I've always thought that when I was ready to bootstrap my own startup, I'd do it from a rural farm property. You can fly to meet whomever you need to face to face for networking, and with extremely low costs of living, your run rate is close (but not quite) to zero.

Thanks for confirming my thought!

Small town in Italy? If you're talking about Balsamiq and Peldi, near as I can tell, he/they are in Bologna:

http://en.wikipedia.org/wiki/Bologna

I suppose that compared to Tokyo, most anything could be considered a small town, but in Italy, Bologna isn't.

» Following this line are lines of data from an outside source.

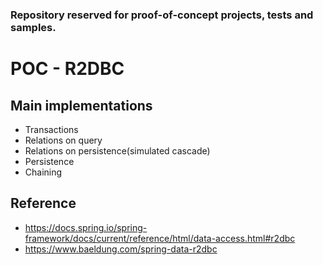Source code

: ### Repository reserved for proof-of-concept projects, tests and samples.

# POC - R2DBC

## Main implementations

- Transactions
- Relations on query
- Relations on persistence(simulated cascade)
- Persistence
- Chaining

## Reference

- https://docs.spring.io/spring-framework/docs/current/reference/html/data-access.html#r2dbc
- https://www.baeldung.com/spring-data-r2dbc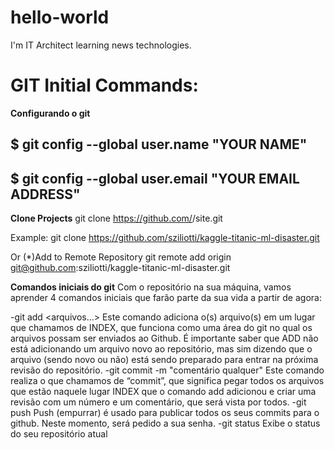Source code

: # hello-world

I'm IT Architect learning news technologies.


GIT Initial Commands:
=======================

**Configurando o git**
## $ git config --global user.name "YOUR NAME"
## $ git config --global user.email "YOUR EMAIL ADDRESS"


**Clone Projects**
git clone https://github.com/<username>/site.git

Example: 
git clone https://github.com/sziliotti/kaggle-titanic-ml-disaster.git

Or
(*)Add to Remote Repository
git remote add origin git@github.com:sziliotti/kaggle-titanic-ml-disaster.git



**Comandos iniciais do git**
Com o repositório na sua máquina, vamos aprender 4 comandos iniciais que farão parte da sua vida a partir de agora:

-git add <arquivos...> Este comando adiciona o(s) arquivo(s) em um lugar que chamamos de INDEX, que funciona como uma área do git no qual os arquivos possam ser enviados ao Github. É importante saber que ADD não está adicionando um arquivo novo ao repositório, mas sim dizendo que o arquivo (sendo novo ou não) está sendo preparado para entrar na próxima revisão do repositório.
-git commit -m "comentário qualquer" Este comando realiza o que chamamos de “commit”, que significa pegar todos os arquivos que estão naquele lugar INDEX que o comando add adicionou e criar uma revisão com um número e um comentário, que será vista por todos.
-git push Push (empurrar) é usado para publicar todos os seus commits para o github. Neste momento, será pedido a sua senha.
-git status Exibe o status do seu repositório atual
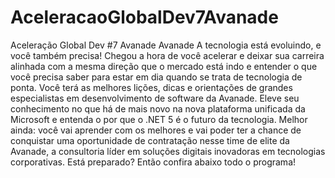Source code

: # AceleracaoGlobalDev7Avanade
Aceleração Global Dev #7 Avanade Avanade A tecnologia está evoluindo, e você também precisa! Chegou a hora de você acelerar e deixar sua carreira alinhada com a mesma direção que o mercado está indo e entender o que você precisa saber para estar em dia quando se trata de tecnologia de ponta. Você terá as melhores lições, dicas e orientações de grandes especialistas em desenvolvimento de software da Avanade. Eleve seu conhecimento no que há de mais novo na nova plataforma unificada da Microsoft e entenda o por que o .NET 5 é o futuro da tecnologia. Melhor ainda: você vai aprender com os melhores e vai poder ter a chance de conquistar uma oportunidade de contratação nesse time de elite da Avanade, a consultoria líder em soluções digitais inovadoras em tecnologias corporativas. Está preparado? Então confira abaixo todo o programa!
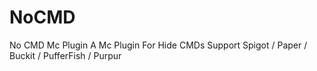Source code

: # NoCMD
No CMD Mc Plugin   A  Mc Plugin For Hide CMDs Support Spigot / Paper / Buckit / PufferFish / Purpur
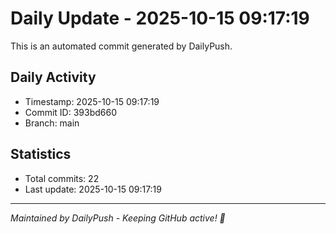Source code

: # Daily Update - 2025-10-15 09:17:19

This is an automated commit generated by DailyPush.

## Daily Activity
- Timestamp: 2025-10-15 09:17:19
- Commit ID: 393bd660
- Branch: main

## Statistics
- Total commits: 22
- Last update: 2025-10-15 09:17:19

---
*Maintained by DailyPush - Keeping GitHub active! 🚀*
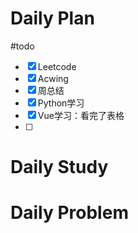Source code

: # Daily Plan
#todo
- [x] Leetcode
- [x] Acwing
- [x] 周总结
- [x] Python学习
- [x] Vue学习：看完了表格
- [ ] 
# Daily Study

# Daily Problem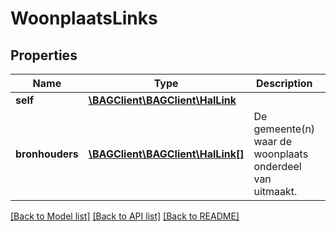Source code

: # WoonplaatsLinks

## Properties
Name | Type | Description | Notes
------------ | ------------- | ------------- | -------------
**self** | [**\BAGClient\BAGClient\HalLink**](HalLink.md) |  | 
**bronhouders** | [**\BAGClient\BAGClient\HalLink[]**](HalLink.md) | De gemeente(n) waar de woonplaats onderdeel van uitmaakt. | [optional] 

[[Back to Model list]](../../README.md#documentation-for-models) [[Back to API list]](../../README.md#documentation-for-api-endpoints) [[Back to README]](../../README.md)

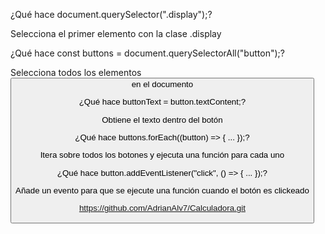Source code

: ¿Qué hace document.querySelector(".display");?

Selecciona el primer elemento con la clase .display


¿Qué hace const buttons = document.querySelectorAll("button");?

Selecciona todos los elementos <button> en el documento


¿Qué hace buttonText = button.textContent;?

Obtiene el texto dentro del botón


¿Qué hace buttons.forEach((button) => { ... });?

Itera sobre todos los botones y ejecuta una función para cada uno


¿Qué hace button.addEventListener("click", () => { ... });?

Añade un evento para que se ejecute una función cuando el botón es clickeado



https://github.com/AdrianAlv7/Calculadora.git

Quibbling about details aside, I think your point is a good one, although I also believe there are definitely two sides to it. The case made in this book is convincing that cities are a lot better for the sort of "spontaneous idea contamination" that can lead to big things:

http://www.amazon.com/The-Geography-Jobs-Enrico-Moretti/dp/0...

Things get even more complicated when families come into the picture: a beach town in Morocco is not my own idea of the place I'd like to live with mine, although I certainly wouldn't mind an extended vacation there.

There are a lot of things I don't care for about my hometown in Oregon (THE WEATHER!), but I do find that I'm pretty partial to the mid-sized (which for me is something like 100K-400K, depending on various factors) university town like that where I grew up. I like being able to chat with people about programming over drinks from time to time, or talk about business, or have a variety of local businesses. On the other hand, with a family and not wanting to work for a BigCo, I'm not really interested in big cities any more.

Nürnberg isn't that small if you count in the other directly adjacent cities (1.2 million inhabitants) or even the whole metropolitan area (3.5 million inhabitants) https://en.wikipedia.org/wiki/Nuremberg_Metropolitan_Region And you are in 1 hour 20 minutes in Munich via train.

So I would argue that this is already pretty central

Philadelphia is also not a small town and is a short train ride to NYC and Washington D.C. I think more generally Patrick's point is that they aren't from tech hubs and that there is a reason for that.